Wednesday, October 16, 2019

Probiotics: Not So Fast

Our home-brew kefir collection
We have been adding probiotics to our diet in the furtherance of gut health. (For example, we've been drinking kefir for the past two months.)

As with any foods or treatments that have become popular due to purported health benefits, probiotics research has ramped up. One study by the University of Texas cautions that supplements may actually do more harm than good. Dr. Lorenzo Cohen: [bold added]
My personal results were mirrored by a study that our MD Anderson team had just presented at an international meeting. The provocative findings received a lot of publicity. The preliminary results showed that patients who reported taking an over-the-counter probiotic supplement had a lower probability of responding to immunotherapy as well as lower microbiome biodiversity. But those eating a high-fiber diet were about five times more likely to respond to immunotherapy and had high gut bacteria diversity, including bacteria previously linked to a strong immunotherapy response....

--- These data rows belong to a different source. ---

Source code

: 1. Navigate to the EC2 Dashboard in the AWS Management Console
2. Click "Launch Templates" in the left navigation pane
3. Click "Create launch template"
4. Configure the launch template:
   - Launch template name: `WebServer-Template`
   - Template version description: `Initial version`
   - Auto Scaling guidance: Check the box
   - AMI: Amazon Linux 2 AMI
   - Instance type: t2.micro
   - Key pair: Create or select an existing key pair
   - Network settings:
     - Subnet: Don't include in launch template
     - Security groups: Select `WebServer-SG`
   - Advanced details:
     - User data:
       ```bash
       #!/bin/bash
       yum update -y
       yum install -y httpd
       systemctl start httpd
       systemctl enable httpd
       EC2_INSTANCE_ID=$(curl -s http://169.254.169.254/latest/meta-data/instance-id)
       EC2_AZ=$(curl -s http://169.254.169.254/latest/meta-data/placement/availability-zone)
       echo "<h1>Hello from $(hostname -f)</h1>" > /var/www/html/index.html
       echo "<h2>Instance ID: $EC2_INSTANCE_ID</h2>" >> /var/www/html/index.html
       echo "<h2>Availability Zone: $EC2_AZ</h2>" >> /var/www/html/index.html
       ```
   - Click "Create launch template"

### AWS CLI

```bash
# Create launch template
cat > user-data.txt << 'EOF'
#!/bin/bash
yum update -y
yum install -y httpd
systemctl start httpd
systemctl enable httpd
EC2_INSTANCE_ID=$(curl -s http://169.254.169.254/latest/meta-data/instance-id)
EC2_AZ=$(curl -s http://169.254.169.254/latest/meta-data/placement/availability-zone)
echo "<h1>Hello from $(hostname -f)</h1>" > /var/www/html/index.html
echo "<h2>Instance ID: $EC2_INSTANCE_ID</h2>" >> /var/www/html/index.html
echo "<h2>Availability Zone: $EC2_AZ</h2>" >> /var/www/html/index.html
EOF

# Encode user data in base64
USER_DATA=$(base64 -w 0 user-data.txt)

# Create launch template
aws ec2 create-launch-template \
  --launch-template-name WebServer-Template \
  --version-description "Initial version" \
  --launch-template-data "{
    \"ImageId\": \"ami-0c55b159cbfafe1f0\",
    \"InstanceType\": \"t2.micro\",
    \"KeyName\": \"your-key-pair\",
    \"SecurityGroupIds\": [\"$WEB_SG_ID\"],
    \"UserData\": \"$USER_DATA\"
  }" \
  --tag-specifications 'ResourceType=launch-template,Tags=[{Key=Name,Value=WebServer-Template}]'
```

Yet I now believe that the cheapest and safest way to improve our microbiome and gut health is to make simple dietary changes to feed the development of good bacteria and crowd out the bad. There is no pill, special food, unique diet or quick fix for what ails our health and diet. The key is simply to focus on eating a diverse, whole-food, plant-centered, high-fiber diet.
Dr. Cohen seems to be saying that we shouldn't get our probiotics from a pill or a bottle but have to do it the hard way. How does he expect to get any grant money?

From the early 20th century: Swamp Root cures
"internal slime fever". At least it's plant-based.